Но беда в том, что и в сознании интеллигенции полным-полно таких замещений. В сфере слова это оборачивается тем, что люди Бога не боятся, попросту говоря. Не испытывают страха и стыда перед некоторой высшей инстанцией. Перед истиной. Но без этого не выстраивается никакая нормальная структура сознания, не складывается иерархия ценностей в нем. Ты можешь занять определенное место в мироздании, только если в себе или перед собой ощущаешь некую высшую точку – и тогда тебе до всего есть дело, и ни о чем не сможешь сказать: «Я об этом не подумал…»
«Обернем» проблему. Глубочайшая ценность традиционной европейской культуры заключается в ясном сознании: все, что происходит в мире, зависит от твоих личных усилий, – а значит, ты не можешь жить в мире, где неизвестными остаются источники, откуда к тебе «приходят» события…

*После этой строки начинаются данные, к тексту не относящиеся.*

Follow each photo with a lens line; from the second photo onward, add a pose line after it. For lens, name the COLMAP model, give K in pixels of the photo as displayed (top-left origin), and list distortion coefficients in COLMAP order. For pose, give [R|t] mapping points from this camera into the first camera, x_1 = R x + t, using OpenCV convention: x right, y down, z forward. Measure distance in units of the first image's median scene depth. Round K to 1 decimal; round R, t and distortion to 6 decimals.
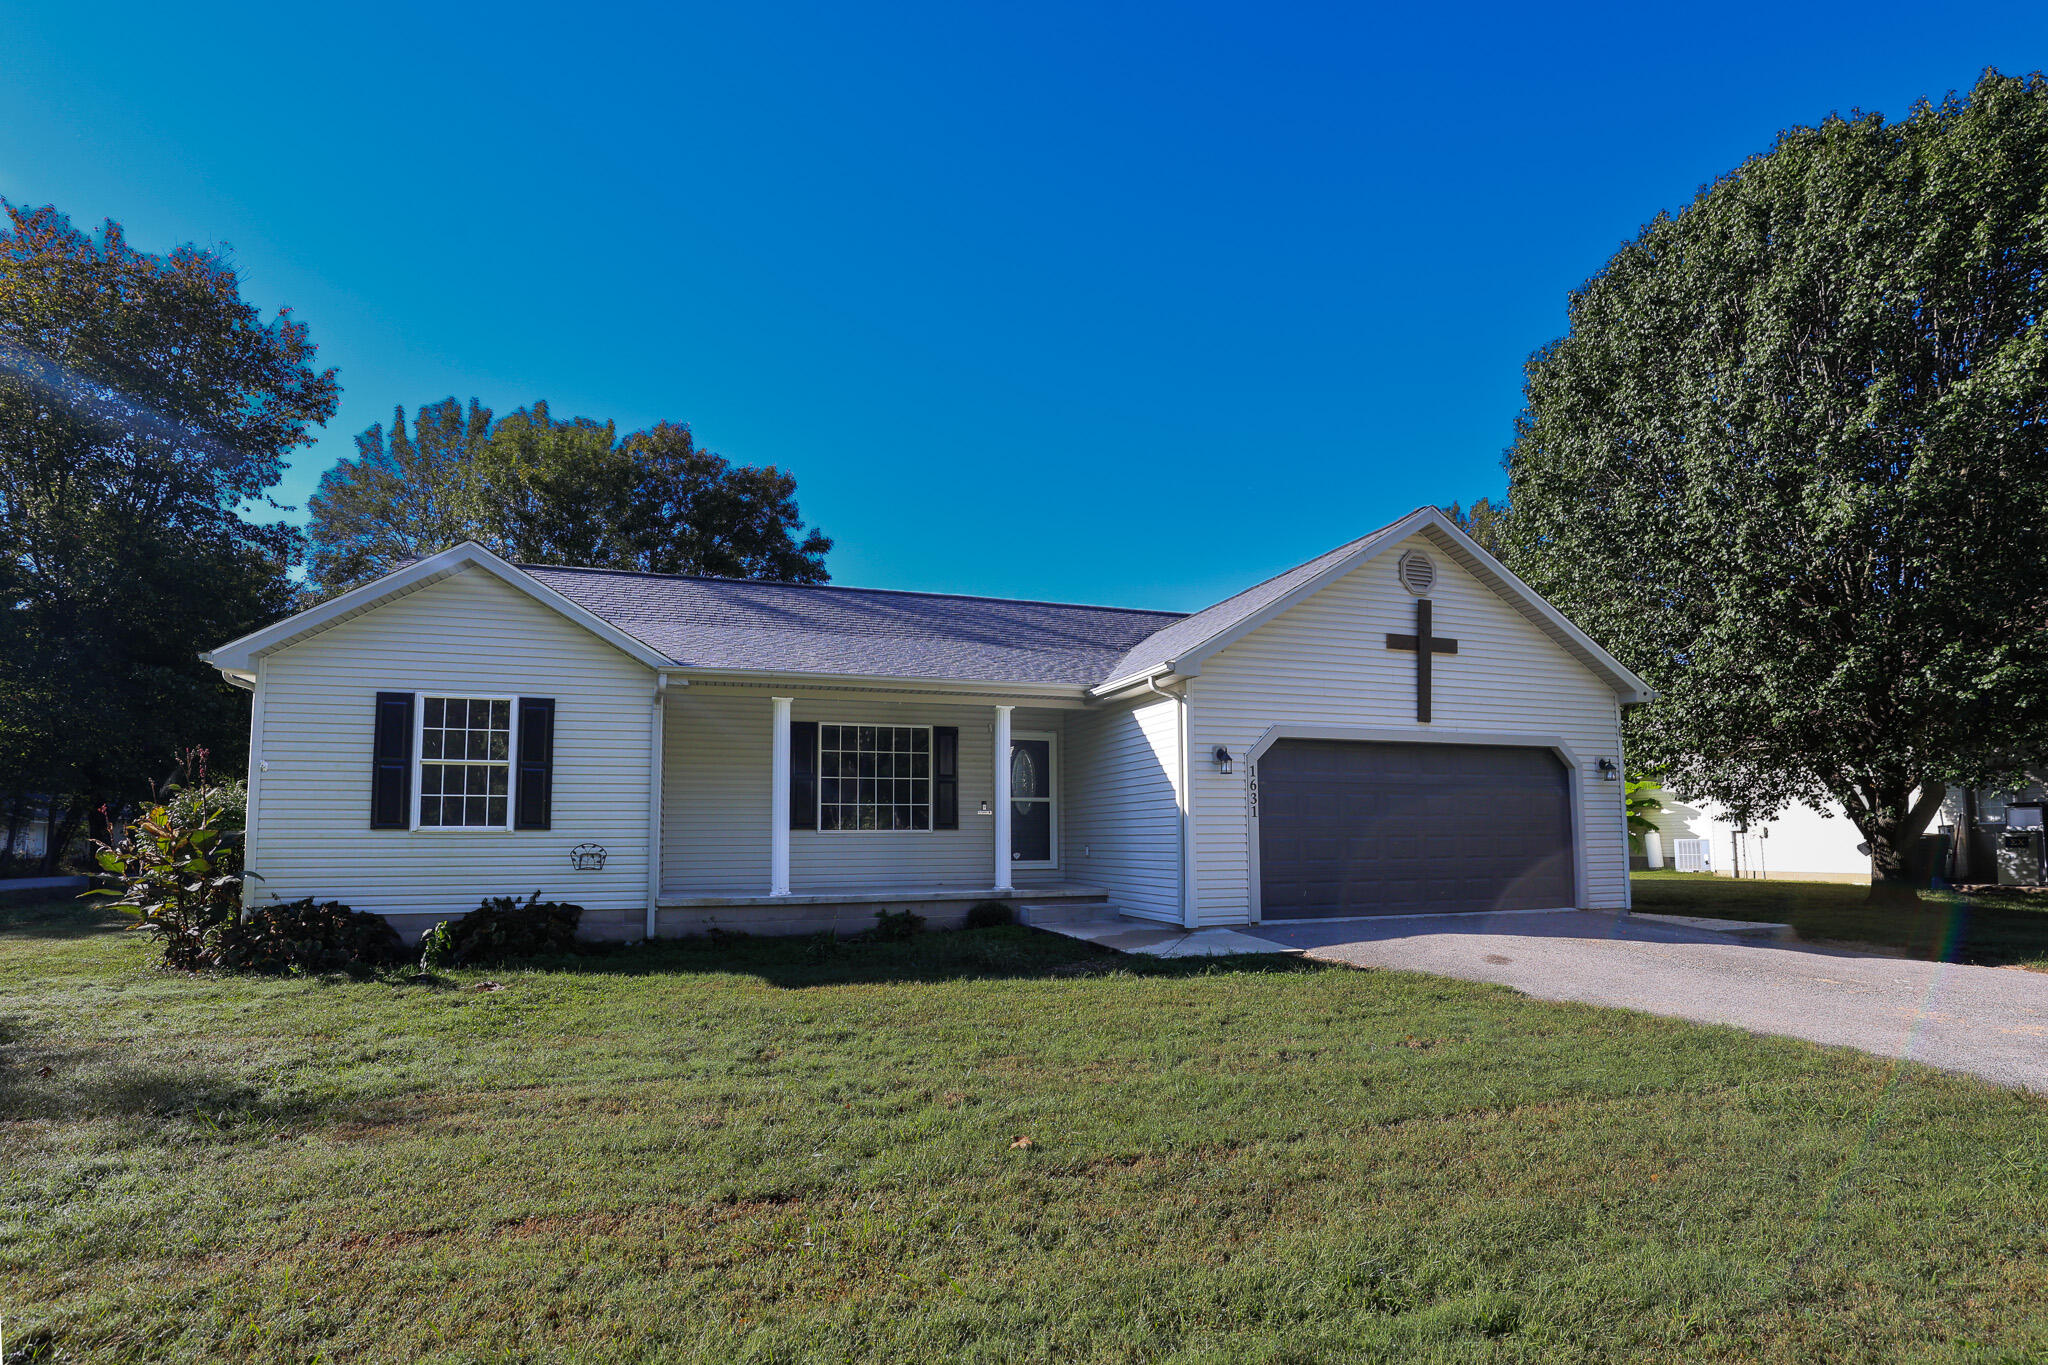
lens RADIAL K [[957.8, 0, 1015.0], [0, 957.8, 702.1], [0, 0, 1]] dist [-0.030576, -0.000824]
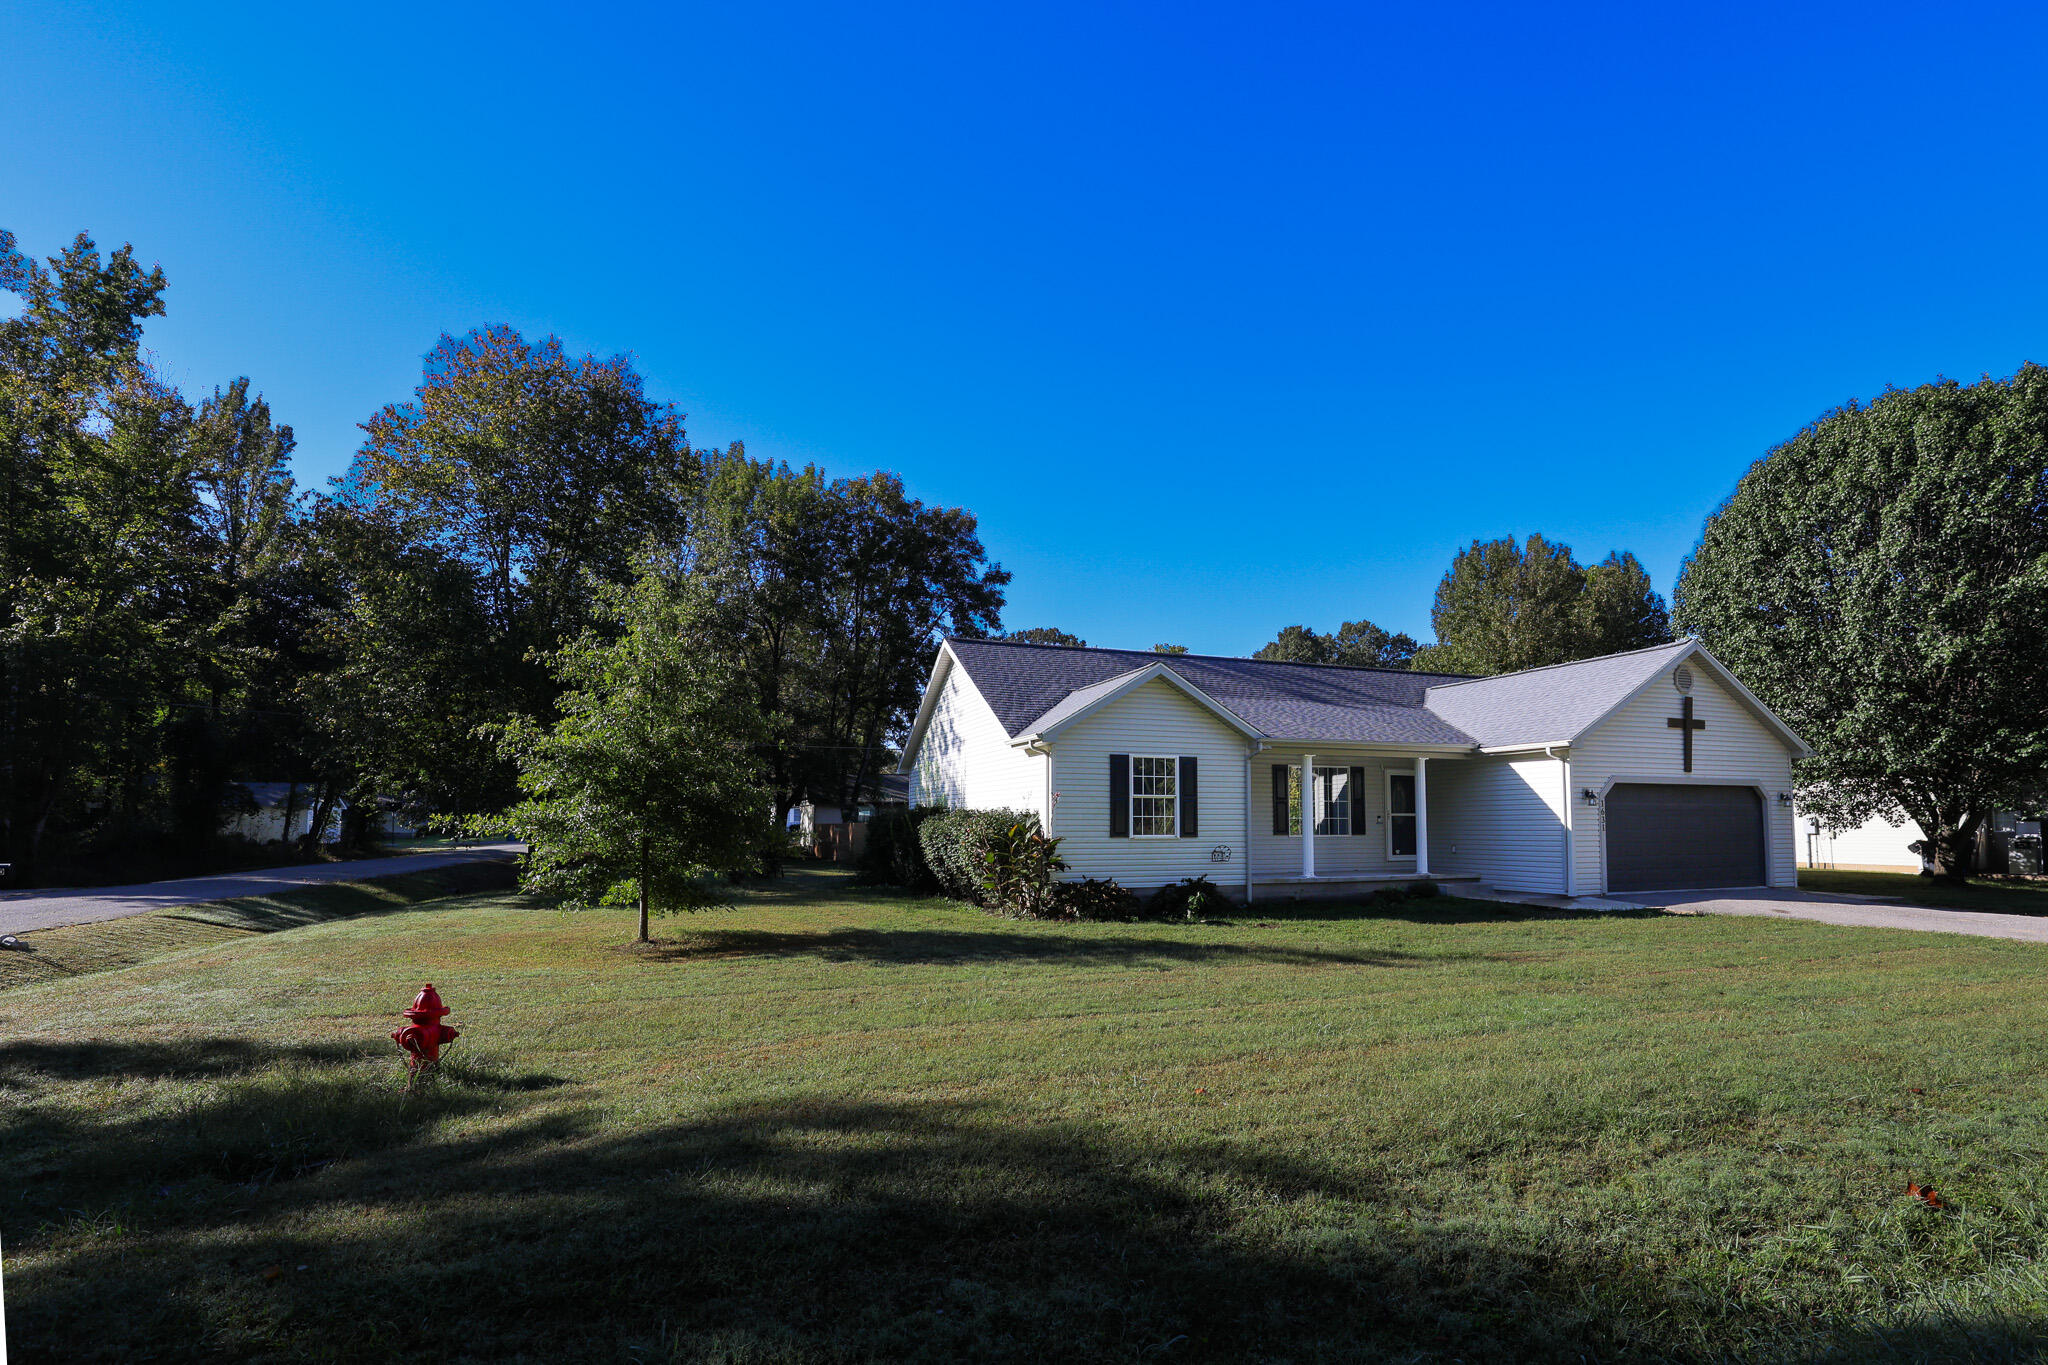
lens RADIAL K [[943.2, 0, 1024.0], [0, 943.2, 682.5], [0, 0, 1]] dist [-0.028840, 0.000556]
pose [[0.999612, 0.013297, 0.024466, -0.750832], [-0.013168, 0.999899, -0.005398, -0.109268], [-0.024535, 0.005074, 0.999686, -0.566409]]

– И еще раз «обернем». Это значит ощущать на себе последствия выявления чьих-то свободных воль, а следовательно, – и за собой оставлять свободу деяния и мышления. Тогда та «безответственность», о которой толкуем, – есть одно из обличий несвободного состояния духа.

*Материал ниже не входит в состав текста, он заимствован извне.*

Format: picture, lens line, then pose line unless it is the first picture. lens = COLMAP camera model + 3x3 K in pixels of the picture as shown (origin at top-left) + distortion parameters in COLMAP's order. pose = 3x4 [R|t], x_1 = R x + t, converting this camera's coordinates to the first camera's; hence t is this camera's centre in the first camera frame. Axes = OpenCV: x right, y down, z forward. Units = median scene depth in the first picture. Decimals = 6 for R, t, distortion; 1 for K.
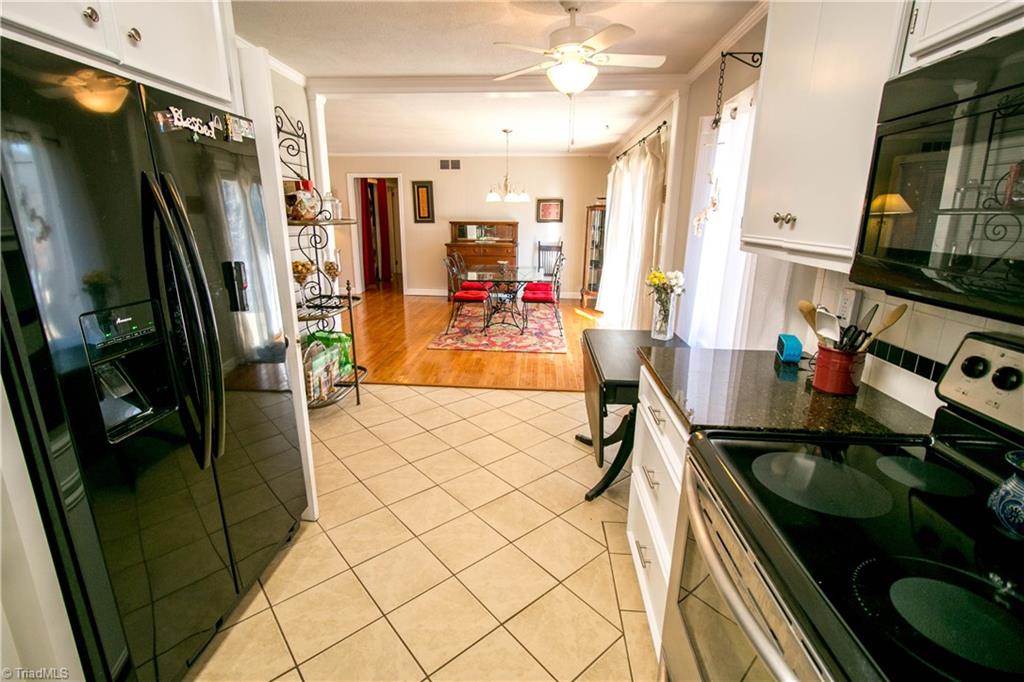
lens RADIAL K [[471.1, 0, 510.0], [0, 471.1, 342.8], [0, 0, 1]] dist [0.001508, 0.000328]
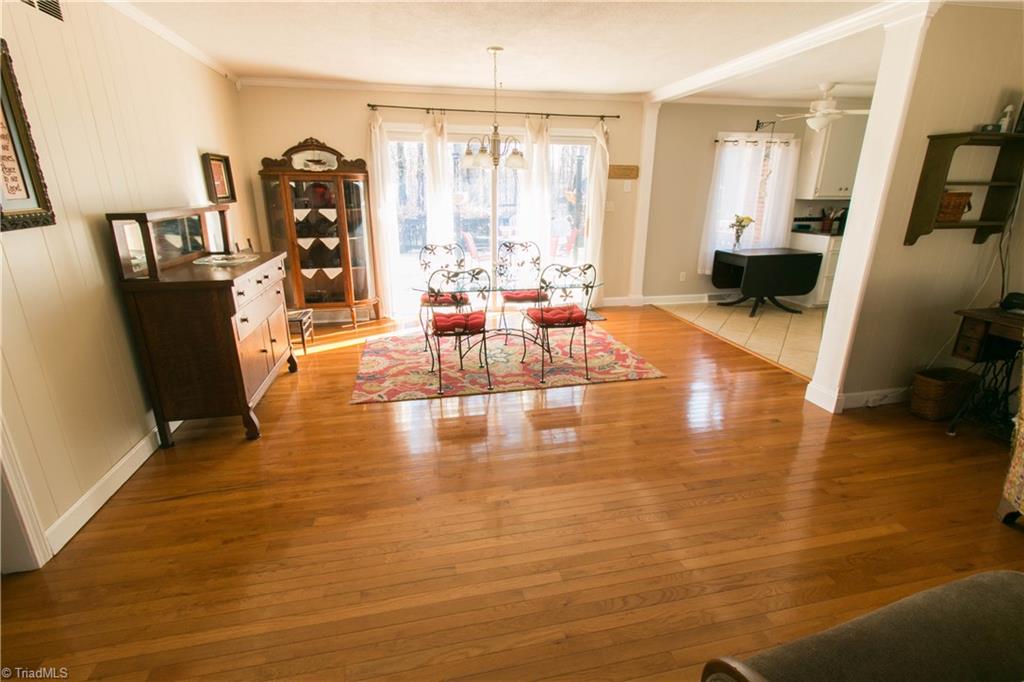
lens RADIAL K [[471.1, 0, 510.5], [0, 471.1, 336.1], [0, 0, 1]] dist [0.001508, 0.000328]
pose [[-0.289475, -0.292517, 0.911394, -0.491897], [0.244014, 0.898148, 0.365769, -0.241436], [-0.925560, 0.328274, -0.188613, 0.875356]]
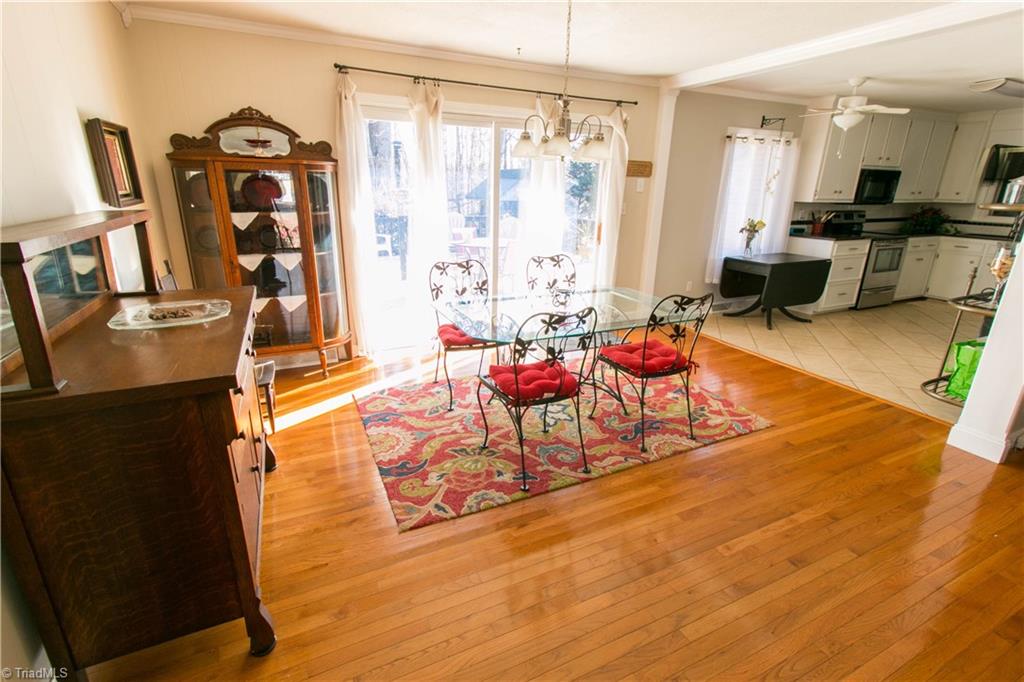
lens RADIAL K [[471.1, 0, 510.3], [0, 471.1, 335.3], [0, 0, 1]] dist [0.001508, 0.000328]
pose [[-0.499090, -0.279152, 0.820355, -0.302861], [0.202942, 0.882710, 0.423836, -0.263515], [-0.842451, 0.378018, -0.383901, 0.955430]]
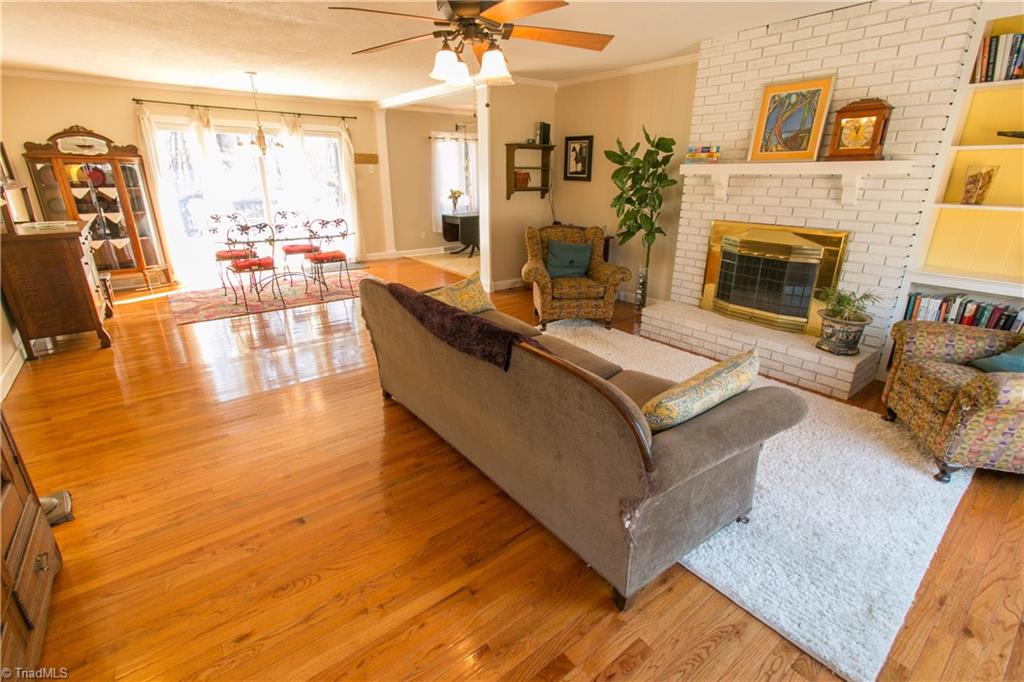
lens RADIAL K [[471.1, 0, 514.3], [0, 471.1, 337.0], [0, 0, 1]] dist [0.001508, 0.000328]
pose [[-0.678817, -0.248341, 0.691038, -0.781996], [0.184141, 0.853435, 0.487587, -0.265306], [-0.710844, 0.458230, -0.533597, 0.969056]]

– Да, так – увы… Об этом, кстати, размышлял Розанов, один из умнейших наших мыслителей. Он обнаруживал вечное ожидание помощи извне в самой структуре сознания, в типе ментальности российской. Это некое духовное иждивенчество, в основе которого лежит неуважение к самому себе. Вот ведь что кроется за всегдашней несвободой…
– Но еще, думаю, встает и вопрос ответственности самих идей, рано или поздно предстающих перед нами своей оборотной стороной.
– Знаете, если из уст профессионала, то есть человека, освобожденного от тяжкого физического труда, ни на что другое не оставляющего сил, человека, приставленного к инструментам культуры, мы слышим: «я не того хотел…», то я могу сказать так: дьявол играет нами, когда мы не мыслим точно. Точность мышления есть нравственная обязанность того, кто к этому мышлению приобщен. И вот посмотрим теперь с этой точки зрения на XX век, когда массовое идеологическое производство вышло на уровень государственного строительства и совпало с ним. Перед лицом феномена идеократических государств и тех последствий их деятельности, которые взывают к моей непрощающей памяти (а с обращения к ней, как я говорил, начинается сегодня любой акт мысли), мы видим фантастическую картину предательства интеллигенции.
– Предательства – по отношению к кому, к чему? К народу? Или к самой себе, к собственным обязательствам перед культурой и историей?
– Да-да, я имею в виду неисполнение своих профессиональных обязанностей. 20 – 30 е годы – это позорный период в истории европейской интеллигенции, ее капитуляция перед всяческим «бесовством». (А оно ведь – некий космополитический феномен. Не в том смысле, конечно, что какие-то «космополиты» внесли его в Россию, а в том, что это явление интернациональное, большого масштаба.)
– Говоря о «провиденциальной вине» интеллигенции, мы почти что смыкаемся с пафосом авторов «Вех» – известного сборника статей именно о русской интеллигенции.
– Что же, в них можно и впрямь увидеть попытку нагнать поезд, пропущенный еще в «достоевские» времена. Посмотреть на самих себя как на производителей идей и поставить под вопрос естественность своего права кем-то руководить, за кого-то болеть совестью…
– Иными словами, «Вехи» – акт покаяния интеллигенции.
– Не совсем. Скорее, тут раскаяние – ведь каяться-то можно бесконечно.